The effect of a drug and supply cost feedback system on the use of intraoperative resources by anesthesiologists.

1998 
We performed a randomized, prospective study to evaluate the use of a written feedback system in reducing the intraoperative costs of drugs and supplies used by anesthesiologists. Over 6 mo, 27 anesthesiology residents were randomized to feedback and control groups for their rotations in neurosurgical anesthesia. We recorded the cost of drugs and supplies for three procedures: carotid endarterectomy, lumbar decompression, and cervical decompression. For each study case, members of the feedback group received a written cost analysis showing their performance relative to the departmental average.

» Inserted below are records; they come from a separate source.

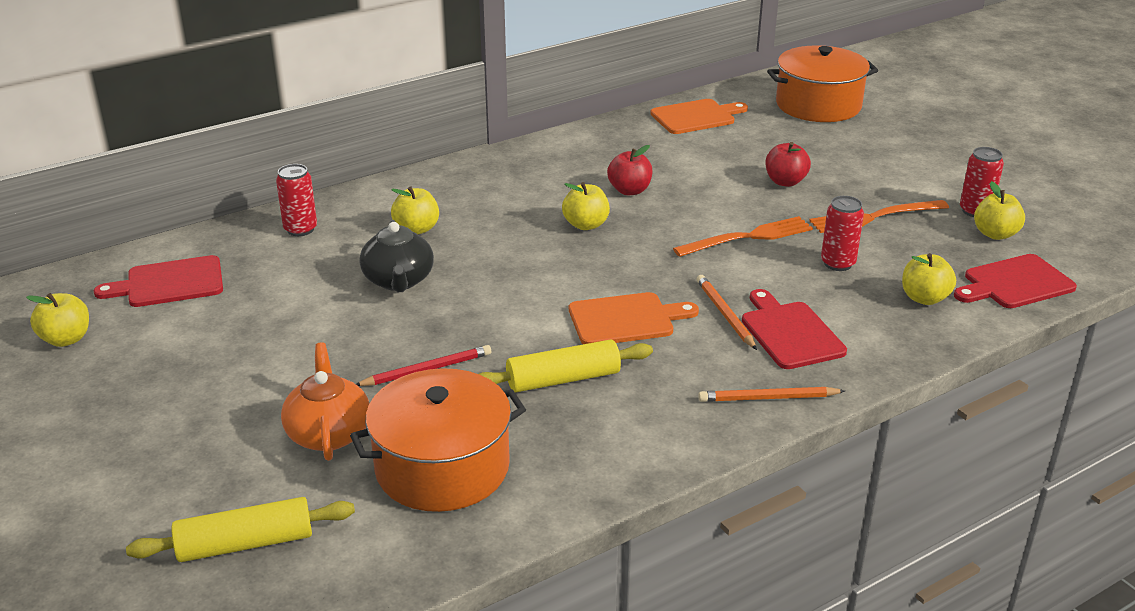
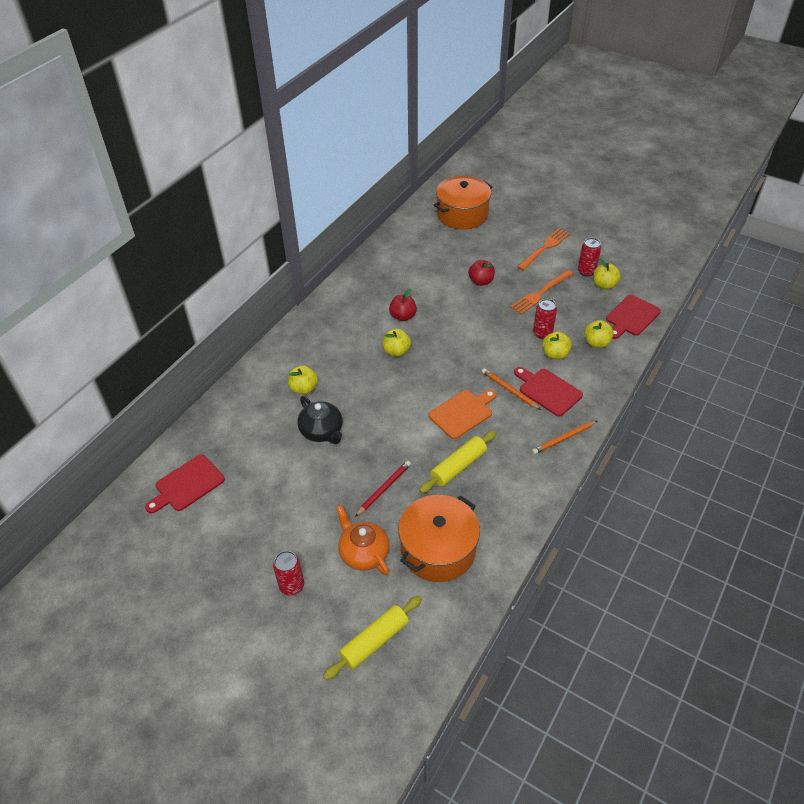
camera: 25 degrees left, 15 degrees up
yellow apple [26,293,89,347] -> yellow apple moved to [542,332,572,360]
red can [276,164,317,236] -> red can moved to [273,551,304,596]
orange cutting board [650,99,748,134] -> none
orange fork [673,216,813,257] -> orange fork moved to [517,228,570,271]

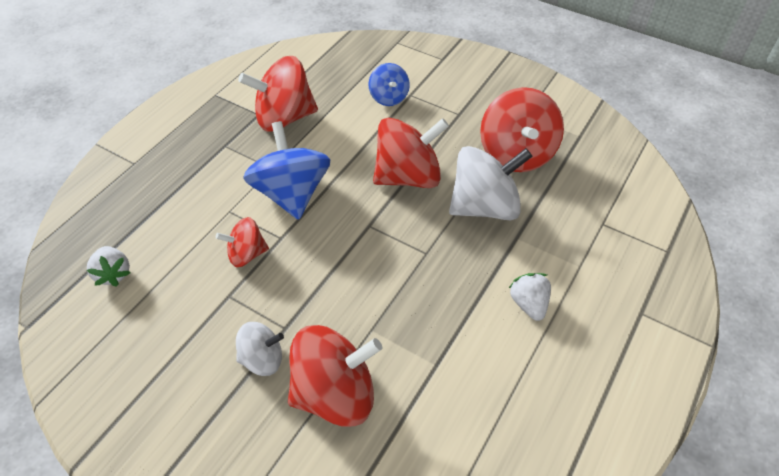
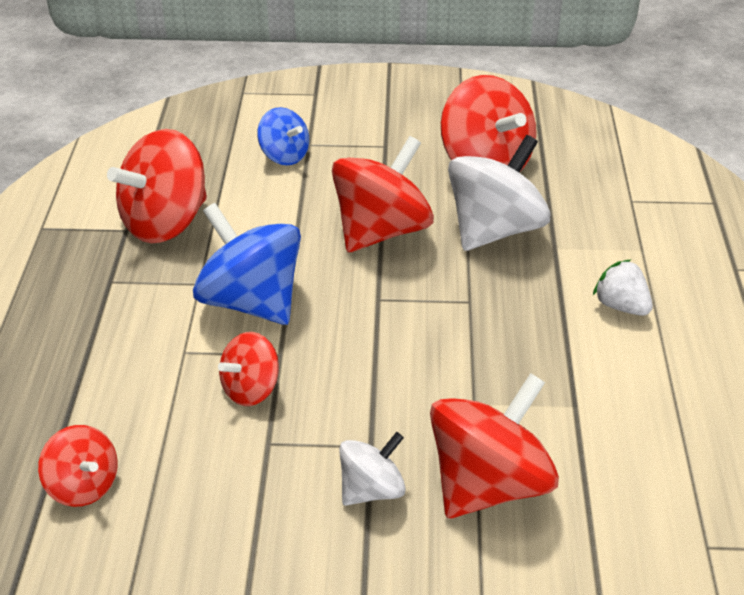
camera: 30 degrees left, 10 degrees down
white strawberry [87,246,131,287] -> red spinning top [38,425,118,507]

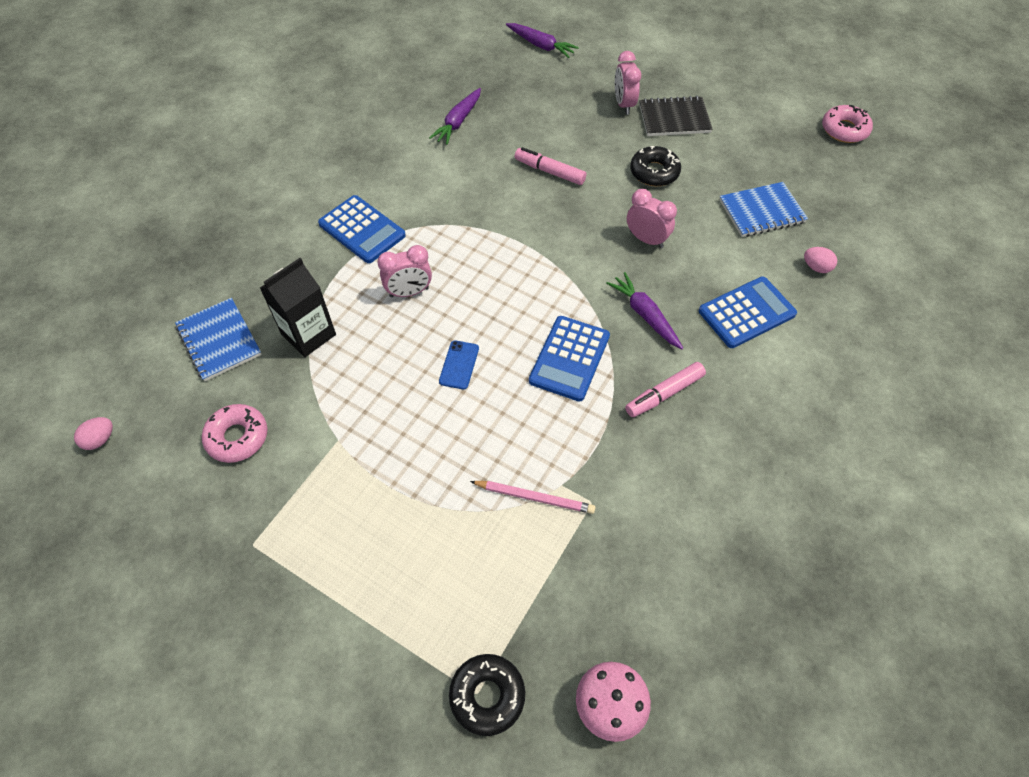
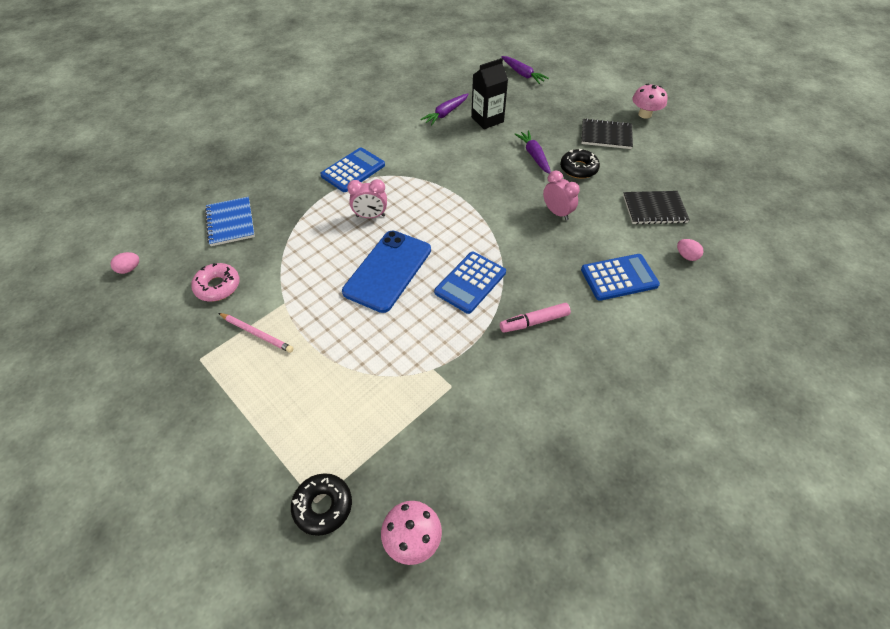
camera: 15 degrees right, 5 degrees down
black carton [260,258,336,357] -> black carton moved to [471,58,508,129]
blue calculator [318,195,406,263] -> blue calculator turned 105 degrees counterclockwise [320,147,385,192]
blue phone [439,340,479,389] -> blue phone [342,231,431,313], size x2.39
pink pencil [470,481,596,514] -> pink pencil moved to [218,313,294,353]
pink marker [515,147,586,185] -> none
purple carrot [606,272,683,349] -> purple carrot moved to [515,130,551,174]
pink clock [615,51,641,115] -> none
blue notebook [719,182,808,237] -> black notebook [623,191,690,225]
pink donut [822,105,873,143] -> none
none -> pink mushroom [632,84,667,119]

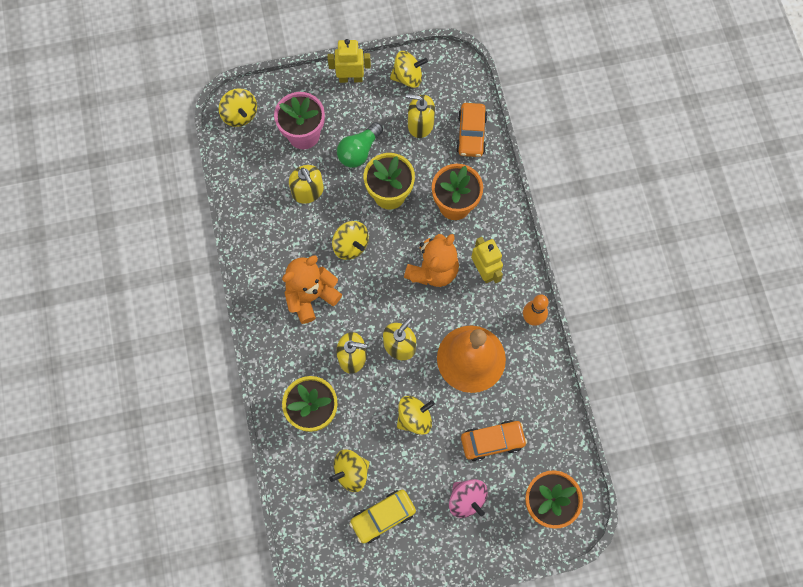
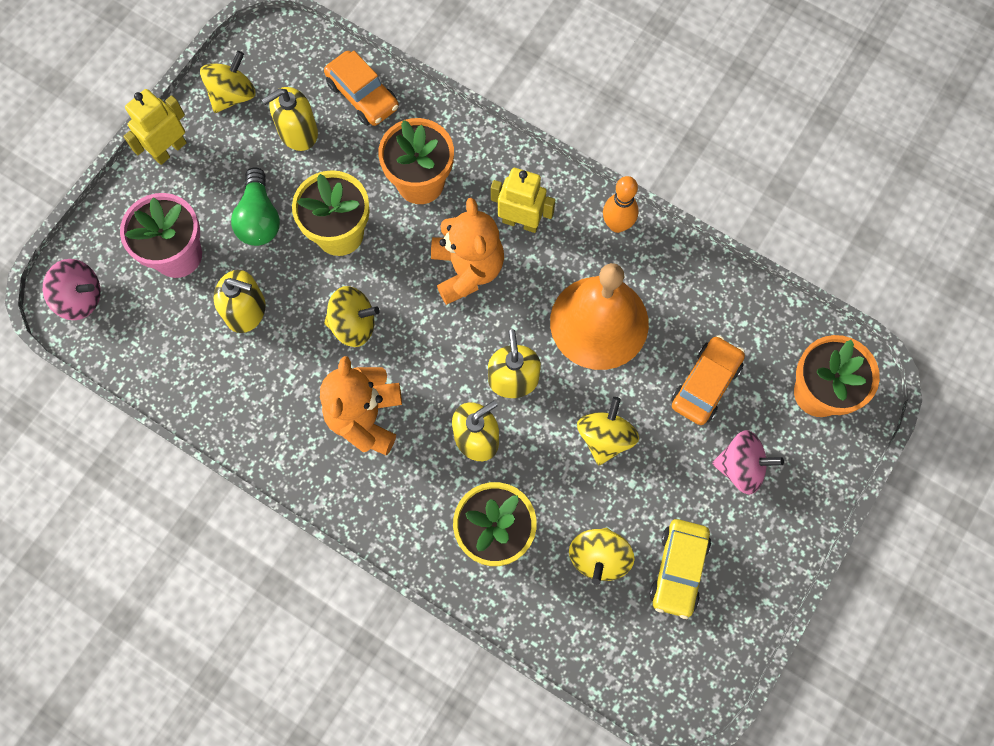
camera: 45 degrees left, 0 degrees up
yellow spinning top [219,89,257,127] -> pink spinning top [43,259,101,320]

Members of the feedback group had significantly lower costs for carotid endarterectomies ($79.98 ± $15.20 vs $97.59 ± $21.53) and for lumbar decompressions ($56.72 ± $16.49 vs 576.05 ± $20.11). The source of savings included lower use rates for propofol and etomidate and for patient warming devices. Analysis of data from recovery areas revealed a trend toward lower patient temperature in lumbar procedures performed by the feedback group. Three months after the feedback period, we collected a follow-up data set in the absence of feedback. This revealed a significant rebound in overall cost by the feedback group for both carotid endarterectomies and lumbar surgery. Implications: This is the first randomized, prospective evaluation of a cost management system in anesthesia. Using resident anesthesiologists, we showed that the written feedback of individualized performance data can be used to lower the overall cost of intraoperative drugs and supplies used for an anesthetic in the absence of mandated clinical guidelines.